Identifying Hidden Buyers in Darknet Markets via Dirichlet Hawkes Process

The darknet markets are notorious black markets in cyberspace, which involve selling or brokering drugs, weapons, stolen credit cards, and other illicit goods. To combat illicit transactions in the cyberspace, it is important to analyze the behaviors of participants in darknet markets. Currently, many studies focus on studying the behavior of vendors. However, there is no much work on analyzing buyers. The key challenge is that the buyers are anonymized in darknet markets. For most of the darknet markets, We only observe the first and last digits of a buyer's ID, such as ``a**b''. To tackle this challenge, we propose a hidden buyer identification model, called UNMIX, which can group the transactions from one hidden buyer into one cluster given a transaction sequence from an anonymized ID. UNMIX is able to model the temporal dynamics information as well as the product, comment, and vendor information associated with each transaction. As a result, the transactions with similar patterns in terms of time and content group together as the subsequence from one hidden buyer. Experiments on the data collected from three real-world darknet markets demonstrate the effectiveness of our approach measured by various clustering metrics. Case studies on real transaction sequences explicitly show that our approach can group transactions with similar patterns into the same clusters.

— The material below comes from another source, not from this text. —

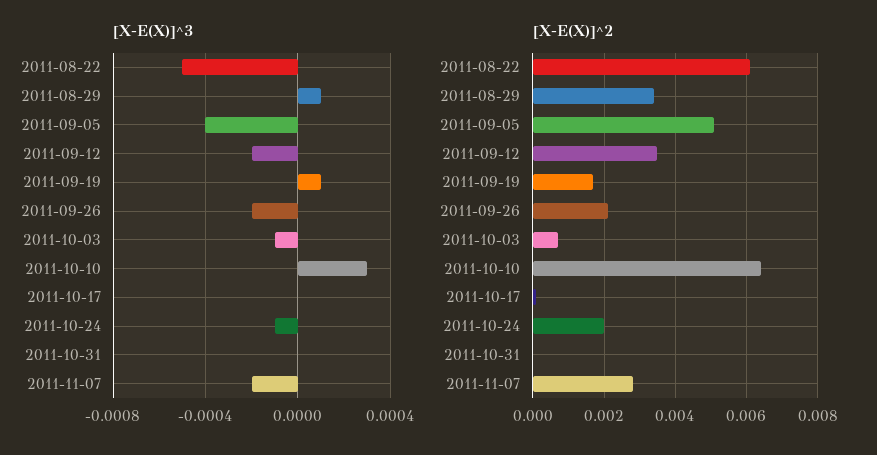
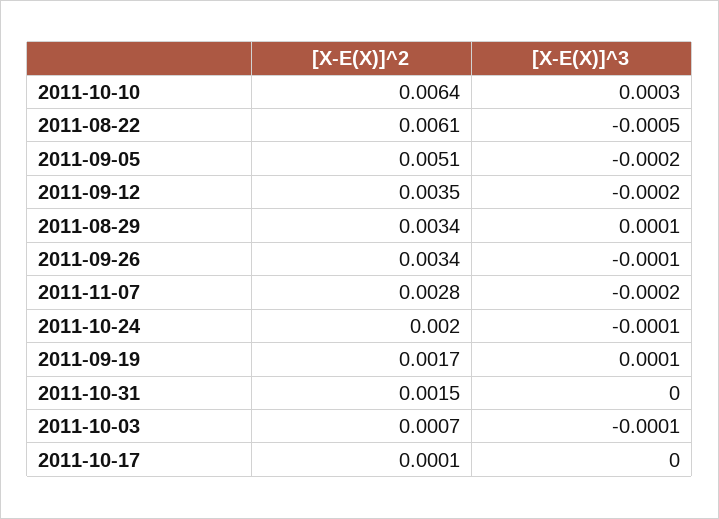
[X-E(X)]^3, 2011-09-05: -0.0004 -> -0.0002
[X-E(X)]^3, 2011-09-26: -0.0002 -> -0.0001
[X-E(X)]^2, 2011-09-26: 0.002 -> 0.0034
[X-E(X)]^2, 2011-10-31: 0 -> 0.0015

SAFE: A Neural Survival Analysis Model for Fraud Early Detection

Many online platforms have deployed anti-fraud systems to detect and prevent fraudster activities. However, there is usually a gap between the time that a user commits a fraudulent action and the time that the user is suspended by the platform. How to detect fraudsters in time is a challenging problem. Most of the existing approaches adopt classifiers to predict fraudsters given their activity sequences along time. The main drawback of classification models is that the prediction results between consecutive timestamps are often inconsistent. In this paper, we propose a survival analysis based fraud early detection model, SAFE, that maps dynamic user activities to survival probabilities that are guaranteed to be monotonically decreasing along time. SAFE adopts recurrent neural network (RNN) to handle user activity sequences and directly outputs hazard values at each timestamp, and then, survival probability derived from hazard values is deployed to achieve consistent predictions. Because we only observe in the training data the user suspended time instead of the fraudulent activity time, we revise the loss function of the regular survival model to achieve fraud early detection. Experimental results on two real world datasets demonstrate that SAFE outperforms both the survival analysis model and recurrent neural network model alone as well as state-of-the-art fraud early detection approaches.

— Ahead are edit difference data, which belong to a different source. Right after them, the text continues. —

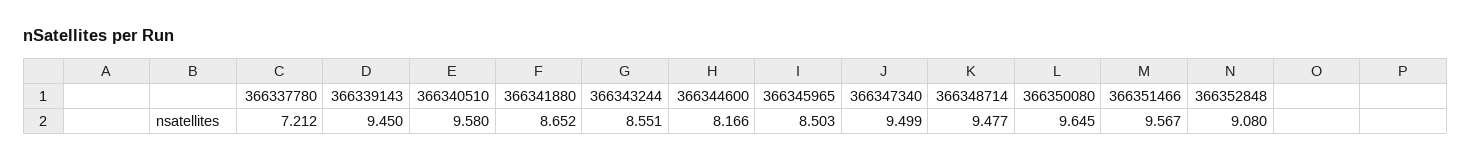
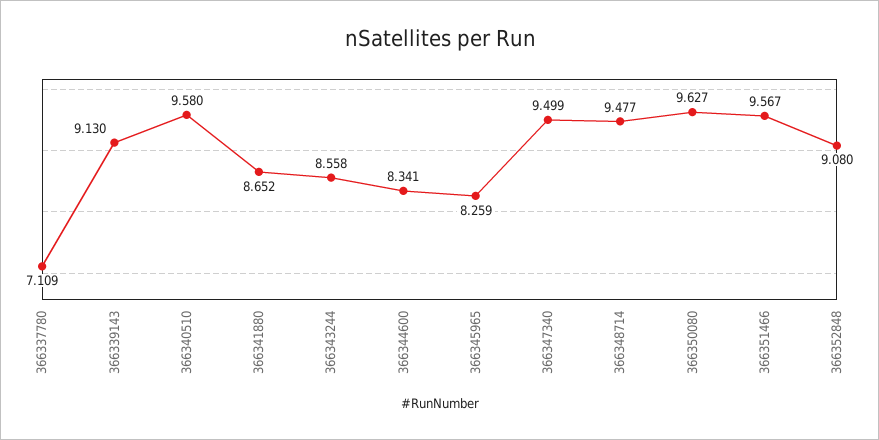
366337780: 7.212 -> 7.109
366339143: 9.45 -> 9.13
366343244: 8.551 -> 8.558
366344600: 8.166 -> 8.341
366345965: 8.503 -> 8.259
366350080: 9.645 -> 9.627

One-Class Adversarial Nets for Fraud Detection

Many online applications, such as online social networks or knowledge bases, are often attacked by malicious users who commit different types of actions such as vandalism on Wikipedia or fraudulent reviews on eBay. Currently, most of the fraud detection approaches require a training dataset that contains records of both benign and malicious users. However, in practice, there are often no or very few records of malicious users. In this paper, we develop one-class adversarial nets (OCAN) for fraud detection using training data with only benign users. OCAN first uses LSTM-Autoencoder to learn the representations of benign users from their sequences of online activities. It then detects malicious users by training a discriminator with a complementary GAN model that is different from the regular GAN model. Experimental results show that our OCAN outperforms the state-of-the-art one-class classification models and achieves comparable performance with the latest multi-source LSTM model that requires both benign and malicious users in the training phase.

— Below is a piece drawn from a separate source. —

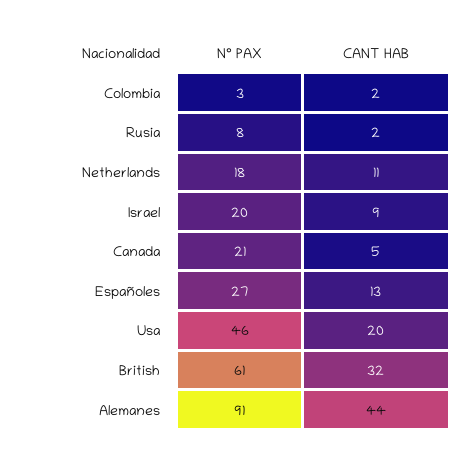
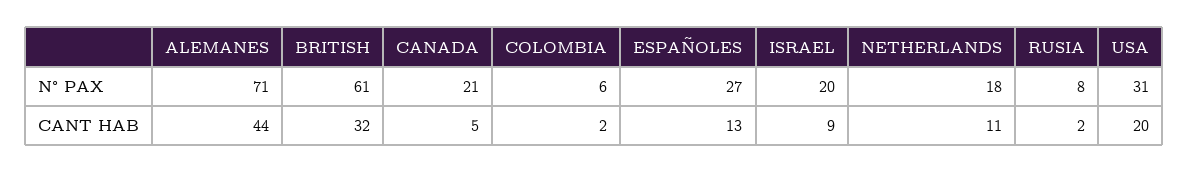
N° PAX, Colombia: 3 -> 6
N° PAX, Usa: 46 -> 31
N° PAX, Alemanes: 91 -> 71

Wikipedia Vandal Early Detection: from User Behavior to User Embedding

Wikipedia is the largest online encyclopedia that allows anyone to edit articles. In this paper, we propose the use of deep learning to detect vandals based on their edit history. In particular, we develop a multi-source long-short term memory network (M-LSTM) to model user behaviors by using a variety of user edit aspects as inputs, including the history of edit reversion information, edit page titles and categories. With M-LSTM, we can encode each user into a low dimensional real vector, called user embedding. Meanwhile, as a sequential model, M-LSTM updates the user embedding each time after the user commits a new edit. Thus, we can predict whether a user is benign or vandal dynamically based on the up-to-date user embedding. Furthermore, those user embeddings are crucial to discover collaborative vandals.